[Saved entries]
┌──

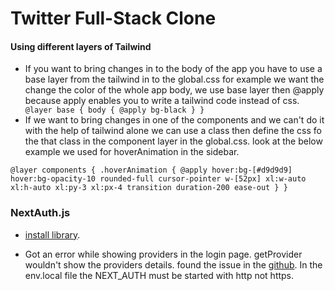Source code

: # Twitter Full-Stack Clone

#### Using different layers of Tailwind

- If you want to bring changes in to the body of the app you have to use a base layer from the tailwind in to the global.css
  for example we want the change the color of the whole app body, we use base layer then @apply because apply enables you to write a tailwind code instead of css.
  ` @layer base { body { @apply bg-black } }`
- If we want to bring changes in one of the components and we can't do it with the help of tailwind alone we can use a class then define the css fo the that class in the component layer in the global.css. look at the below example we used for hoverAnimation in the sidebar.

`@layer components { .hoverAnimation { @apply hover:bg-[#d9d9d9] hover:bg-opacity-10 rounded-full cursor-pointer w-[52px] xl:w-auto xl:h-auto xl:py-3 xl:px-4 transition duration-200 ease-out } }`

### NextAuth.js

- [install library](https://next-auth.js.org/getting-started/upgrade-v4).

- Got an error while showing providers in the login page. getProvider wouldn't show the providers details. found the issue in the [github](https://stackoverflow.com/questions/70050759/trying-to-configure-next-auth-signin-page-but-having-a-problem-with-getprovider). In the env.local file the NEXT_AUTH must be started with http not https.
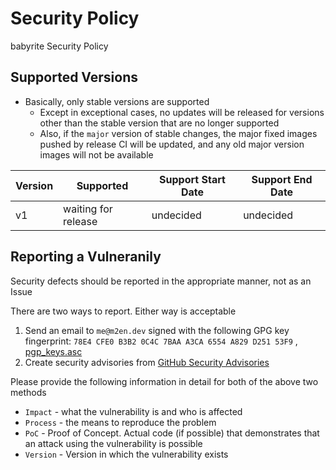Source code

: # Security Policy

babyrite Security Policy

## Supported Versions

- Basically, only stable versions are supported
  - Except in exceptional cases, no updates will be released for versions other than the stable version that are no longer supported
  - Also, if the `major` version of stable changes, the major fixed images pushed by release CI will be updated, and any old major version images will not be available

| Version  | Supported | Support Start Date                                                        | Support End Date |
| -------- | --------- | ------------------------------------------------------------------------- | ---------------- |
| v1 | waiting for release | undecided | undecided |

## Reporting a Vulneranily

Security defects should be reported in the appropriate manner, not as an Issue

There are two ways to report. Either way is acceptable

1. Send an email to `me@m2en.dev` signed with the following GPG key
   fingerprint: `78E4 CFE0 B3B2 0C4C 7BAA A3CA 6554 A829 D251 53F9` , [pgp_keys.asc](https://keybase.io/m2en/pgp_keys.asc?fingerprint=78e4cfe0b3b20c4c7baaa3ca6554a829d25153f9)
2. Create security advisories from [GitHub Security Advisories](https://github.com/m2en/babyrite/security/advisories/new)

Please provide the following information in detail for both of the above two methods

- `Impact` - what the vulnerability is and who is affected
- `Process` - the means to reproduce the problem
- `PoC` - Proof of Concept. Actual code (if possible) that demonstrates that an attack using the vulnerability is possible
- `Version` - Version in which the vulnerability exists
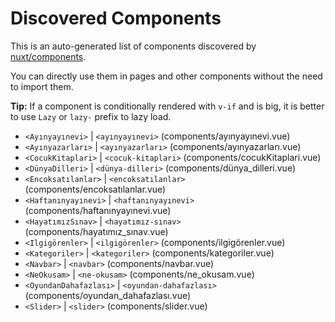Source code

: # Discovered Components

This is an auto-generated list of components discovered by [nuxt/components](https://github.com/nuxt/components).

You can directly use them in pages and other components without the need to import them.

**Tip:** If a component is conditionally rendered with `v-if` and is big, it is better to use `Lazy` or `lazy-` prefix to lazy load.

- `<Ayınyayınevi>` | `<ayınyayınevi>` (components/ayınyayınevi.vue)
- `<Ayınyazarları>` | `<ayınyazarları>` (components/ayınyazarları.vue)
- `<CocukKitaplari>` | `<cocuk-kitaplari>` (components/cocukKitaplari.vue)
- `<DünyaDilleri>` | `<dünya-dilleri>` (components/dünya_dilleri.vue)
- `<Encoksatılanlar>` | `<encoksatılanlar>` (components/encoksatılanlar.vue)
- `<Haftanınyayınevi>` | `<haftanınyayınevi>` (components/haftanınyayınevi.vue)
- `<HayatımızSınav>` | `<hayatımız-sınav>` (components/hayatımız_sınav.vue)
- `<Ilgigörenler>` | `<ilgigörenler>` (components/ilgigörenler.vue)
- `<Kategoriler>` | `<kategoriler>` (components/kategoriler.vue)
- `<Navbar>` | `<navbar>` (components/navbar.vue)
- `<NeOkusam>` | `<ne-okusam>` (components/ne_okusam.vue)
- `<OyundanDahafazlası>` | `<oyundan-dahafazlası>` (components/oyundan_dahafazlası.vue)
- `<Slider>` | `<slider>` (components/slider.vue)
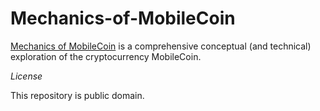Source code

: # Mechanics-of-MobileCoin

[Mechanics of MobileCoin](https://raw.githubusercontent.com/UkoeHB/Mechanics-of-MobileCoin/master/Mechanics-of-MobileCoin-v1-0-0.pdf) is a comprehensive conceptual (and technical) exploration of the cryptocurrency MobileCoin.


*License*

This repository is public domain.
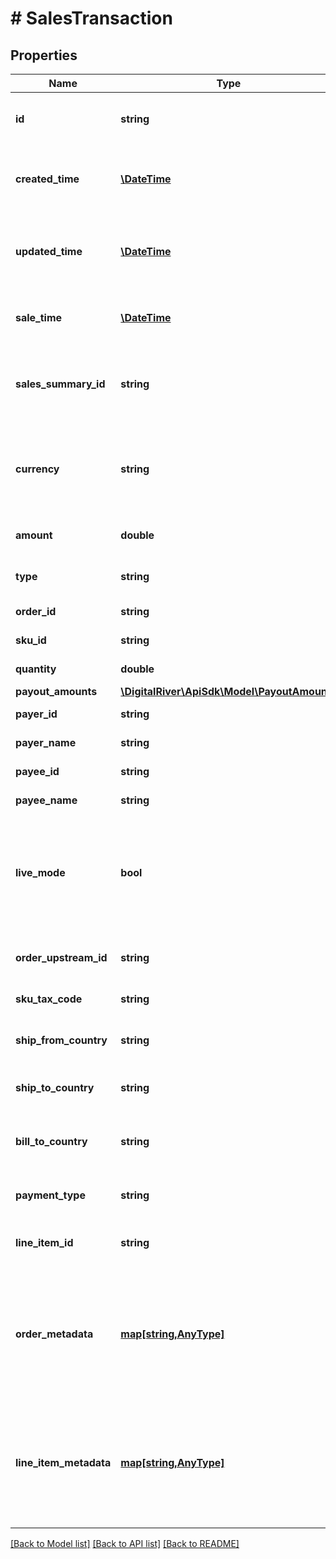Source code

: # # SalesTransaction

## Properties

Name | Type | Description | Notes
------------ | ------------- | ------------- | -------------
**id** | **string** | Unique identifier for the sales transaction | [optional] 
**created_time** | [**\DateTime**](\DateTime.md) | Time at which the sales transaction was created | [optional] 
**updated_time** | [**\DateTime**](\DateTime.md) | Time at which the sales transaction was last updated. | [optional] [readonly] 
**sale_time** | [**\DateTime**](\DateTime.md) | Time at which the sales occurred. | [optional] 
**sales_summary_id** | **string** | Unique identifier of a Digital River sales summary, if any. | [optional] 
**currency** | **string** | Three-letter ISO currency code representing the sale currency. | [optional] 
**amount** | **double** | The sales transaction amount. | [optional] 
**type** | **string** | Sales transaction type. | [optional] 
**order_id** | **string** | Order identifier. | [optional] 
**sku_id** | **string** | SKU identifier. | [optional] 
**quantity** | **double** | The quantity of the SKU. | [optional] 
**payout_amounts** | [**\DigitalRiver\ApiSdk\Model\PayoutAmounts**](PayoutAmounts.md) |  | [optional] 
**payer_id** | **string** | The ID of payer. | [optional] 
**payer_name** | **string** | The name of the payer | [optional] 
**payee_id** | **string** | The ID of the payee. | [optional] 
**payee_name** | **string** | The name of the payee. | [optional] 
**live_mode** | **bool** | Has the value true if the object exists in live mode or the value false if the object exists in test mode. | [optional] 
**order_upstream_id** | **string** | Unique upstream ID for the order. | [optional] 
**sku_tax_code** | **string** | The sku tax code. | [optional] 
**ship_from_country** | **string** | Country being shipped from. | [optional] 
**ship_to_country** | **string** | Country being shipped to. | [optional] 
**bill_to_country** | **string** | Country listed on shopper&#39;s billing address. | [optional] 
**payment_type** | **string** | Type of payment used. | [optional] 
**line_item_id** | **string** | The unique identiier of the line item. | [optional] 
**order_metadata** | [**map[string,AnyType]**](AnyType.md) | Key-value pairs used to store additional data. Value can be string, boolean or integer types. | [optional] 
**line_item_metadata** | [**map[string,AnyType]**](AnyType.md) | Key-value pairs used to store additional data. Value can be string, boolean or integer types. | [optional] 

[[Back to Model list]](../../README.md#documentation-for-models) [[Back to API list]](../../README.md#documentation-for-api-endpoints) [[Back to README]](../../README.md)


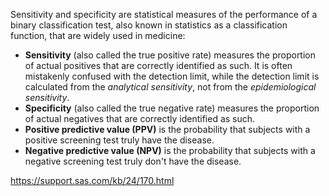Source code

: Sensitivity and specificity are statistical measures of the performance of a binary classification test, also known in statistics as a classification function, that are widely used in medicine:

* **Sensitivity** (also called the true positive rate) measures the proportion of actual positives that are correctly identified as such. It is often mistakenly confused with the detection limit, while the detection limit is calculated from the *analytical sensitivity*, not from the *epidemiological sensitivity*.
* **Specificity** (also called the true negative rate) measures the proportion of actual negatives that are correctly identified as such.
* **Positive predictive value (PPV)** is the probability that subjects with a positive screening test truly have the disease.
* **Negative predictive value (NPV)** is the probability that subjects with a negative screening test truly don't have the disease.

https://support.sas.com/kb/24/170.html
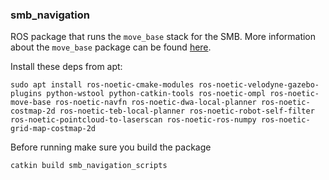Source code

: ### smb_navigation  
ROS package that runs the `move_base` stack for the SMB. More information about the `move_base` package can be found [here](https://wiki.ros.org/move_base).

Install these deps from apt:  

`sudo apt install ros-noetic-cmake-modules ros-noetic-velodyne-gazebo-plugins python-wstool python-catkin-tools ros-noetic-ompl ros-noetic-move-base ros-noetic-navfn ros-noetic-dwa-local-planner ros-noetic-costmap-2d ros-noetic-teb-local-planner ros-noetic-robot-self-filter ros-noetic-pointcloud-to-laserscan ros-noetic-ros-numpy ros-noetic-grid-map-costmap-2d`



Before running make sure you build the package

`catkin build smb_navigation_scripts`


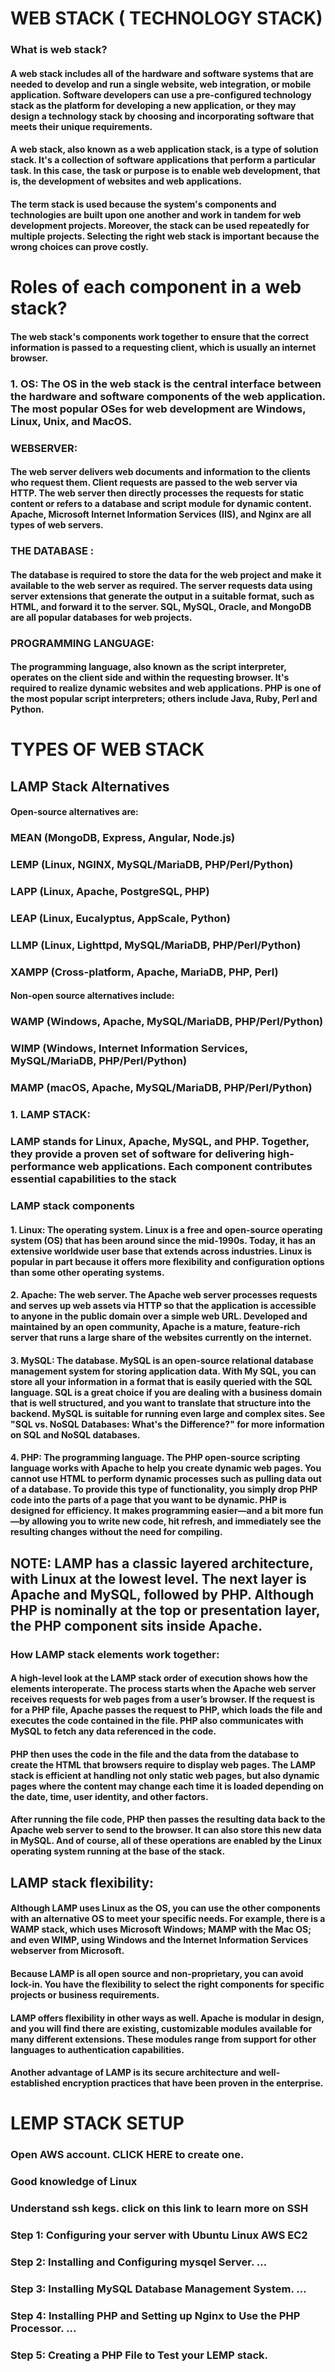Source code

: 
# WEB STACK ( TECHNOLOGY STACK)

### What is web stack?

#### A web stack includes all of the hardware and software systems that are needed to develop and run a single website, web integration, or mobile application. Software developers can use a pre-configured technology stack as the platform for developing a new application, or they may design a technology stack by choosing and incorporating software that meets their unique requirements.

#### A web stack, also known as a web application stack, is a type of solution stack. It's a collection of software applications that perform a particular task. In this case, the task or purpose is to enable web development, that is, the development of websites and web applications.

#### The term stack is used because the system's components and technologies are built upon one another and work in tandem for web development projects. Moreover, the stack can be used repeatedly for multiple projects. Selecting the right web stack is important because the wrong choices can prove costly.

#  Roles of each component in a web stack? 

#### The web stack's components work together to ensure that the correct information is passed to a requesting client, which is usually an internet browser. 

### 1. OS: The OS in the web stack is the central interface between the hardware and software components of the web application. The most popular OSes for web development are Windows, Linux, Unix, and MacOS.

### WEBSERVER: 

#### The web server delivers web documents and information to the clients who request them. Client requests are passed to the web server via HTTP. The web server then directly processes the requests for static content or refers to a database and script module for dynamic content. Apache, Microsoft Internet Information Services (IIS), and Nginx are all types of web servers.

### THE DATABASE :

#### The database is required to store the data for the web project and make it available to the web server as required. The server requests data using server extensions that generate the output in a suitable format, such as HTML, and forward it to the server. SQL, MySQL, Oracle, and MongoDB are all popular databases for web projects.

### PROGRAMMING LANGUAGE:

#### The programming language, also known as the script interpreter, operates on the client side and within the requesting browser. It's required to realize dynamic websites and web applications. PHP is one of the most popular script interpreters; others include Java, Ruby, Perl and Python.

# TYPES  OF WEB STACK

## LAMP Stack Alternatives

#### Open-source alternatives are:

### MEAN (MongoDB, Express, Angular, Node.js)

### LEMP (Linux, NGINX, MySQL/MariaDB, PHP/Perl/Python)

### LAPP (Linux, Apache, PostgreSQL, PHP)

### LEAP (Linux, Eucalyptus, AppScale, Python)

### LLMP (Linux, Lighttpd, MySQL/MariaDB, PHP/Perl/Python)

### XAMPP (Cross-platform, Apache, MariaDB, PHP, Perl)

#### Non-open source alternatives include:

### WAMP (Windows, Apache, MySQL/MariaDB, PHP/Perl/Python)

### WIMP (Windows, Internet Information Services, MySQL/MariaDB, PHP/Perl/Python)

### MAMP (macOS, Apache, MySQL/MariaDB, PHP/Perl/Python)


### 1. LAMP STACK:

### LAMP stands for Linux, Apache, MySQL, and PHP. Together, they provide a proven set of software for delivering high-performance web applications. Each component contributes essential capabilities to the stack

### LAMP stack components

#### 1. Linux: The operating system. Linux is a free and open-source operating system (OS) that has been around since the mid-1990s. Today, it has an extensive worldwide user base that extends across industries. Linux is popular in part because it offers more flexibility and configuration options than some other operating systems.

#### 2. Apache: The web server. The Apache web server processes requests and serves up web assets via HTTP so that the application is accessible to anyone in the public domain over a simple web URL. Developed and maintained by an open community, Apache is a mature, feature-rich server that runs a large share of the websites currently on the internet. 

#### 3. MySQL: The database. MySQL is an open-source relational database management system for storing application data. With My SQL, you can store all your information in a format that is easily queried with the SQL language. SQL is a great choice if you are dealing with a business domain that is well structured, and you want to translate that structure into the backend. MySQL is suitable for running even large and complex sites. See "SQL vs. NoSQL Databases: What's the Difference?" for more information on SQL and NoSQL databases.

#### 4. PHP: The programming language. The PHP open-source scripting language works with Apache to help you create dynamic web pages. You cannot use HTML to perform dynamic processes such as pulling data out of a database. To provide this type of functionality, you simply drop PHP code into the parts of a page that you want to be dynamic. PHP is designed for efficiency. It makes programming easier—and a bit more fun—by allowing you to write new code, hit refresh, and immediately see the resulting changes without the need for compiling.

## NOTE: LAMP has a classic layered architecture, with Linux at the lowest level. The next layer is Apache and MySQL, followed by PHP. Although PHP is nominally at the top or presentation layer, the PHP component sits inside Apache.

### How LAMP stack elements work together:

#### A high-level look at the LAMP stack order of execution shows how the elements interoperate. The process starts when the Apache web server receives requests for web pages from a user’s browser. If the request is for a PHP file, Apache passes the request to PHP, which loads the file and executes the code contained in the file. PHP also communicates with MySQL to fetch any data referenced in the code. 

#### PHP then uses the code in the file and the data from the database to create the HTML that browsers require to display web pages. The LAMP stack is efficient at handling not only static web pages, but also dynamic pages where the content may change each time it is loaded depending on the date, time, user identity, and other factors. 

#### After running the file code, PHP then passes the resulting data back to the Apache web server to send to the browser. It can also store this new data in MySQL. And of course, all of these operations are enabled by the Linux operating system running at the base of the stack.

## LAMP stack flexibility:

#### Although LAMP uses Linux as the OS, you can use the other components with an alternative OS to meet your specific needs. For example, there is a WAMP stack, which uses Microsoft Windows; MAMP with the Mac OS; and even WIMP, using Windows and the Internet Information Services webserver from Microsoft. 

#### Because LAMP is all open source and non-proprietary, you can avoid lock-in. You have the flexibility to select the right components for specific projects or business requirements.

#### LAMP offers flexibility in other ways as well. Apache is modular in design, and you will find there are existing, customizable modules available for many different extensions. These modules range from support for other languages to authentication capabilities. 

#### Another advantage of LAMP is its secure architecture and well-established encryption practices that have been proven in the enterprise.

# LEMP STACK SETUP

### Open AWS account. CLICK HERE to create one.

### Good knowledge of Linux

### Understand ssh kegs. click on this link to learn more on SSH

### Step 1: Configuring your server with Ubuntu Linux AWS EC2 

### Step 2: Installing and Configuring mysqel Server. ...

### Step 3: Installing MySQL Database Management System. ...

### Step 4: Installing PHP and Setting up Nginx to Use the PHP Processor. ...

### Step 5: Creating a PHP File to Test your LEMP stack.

└──

# TASK TO CARRY OUT
Repeat word for word the lines above that run from the line containing "### How LAMP" through the line containing "#### LAMP offers", both ends included, and nothing else.

# WRITTEN ANSWER
### How LAMP stack elements work together:

#### A high-level look at the LAMP stack order of execution shows how the elements interoperate. The process starts when the Apache web server receives requests for web pages from a user’s browser. If the request is for a PHP file, Apache passes the request to PHP, which loads the file and executes the code contained in the file. PHP also communicates with MySQL to fetch any data referenced in the code. 

#### PHP then uses the code in the file and the data from the database to create the HTML that browsers require to display web pages. The LAMP stack is efficient at handling not only static web pages, but also dynamic pages where the content may change each time it is loaded depending on the date, time, user identity, and other factors. 

#### After running the file code, PHP then passes the resulting data back to the Apache web server to send to the browser. It can also store this new data in MySQL. And of course, all of these operations are enabled by the Linux operating system running at the base of the stack.

## LAMP stack flexibility:

#### Although LAMP uses Linux as the OS, you can use the other components with an alternative OS to meet your specific needs. For example, there is a WAMP stack, which uses Microsoft Windows; MAMP with the Mac OS; and even WIMP, using Windows and the Internet Information Services webserver from Microsoft. 

#### Because LAMP is all open source and non-proprietary, you can avoid lock-in. You have the flexibility to select the right components for specific projects or business requirements.

#### LAMP offers flexibility in other ways as well. Apache is modular in design, and you will find there are existing, customizable modules available for many different extensions. These modules range from support for other languages to authentication capabilities. 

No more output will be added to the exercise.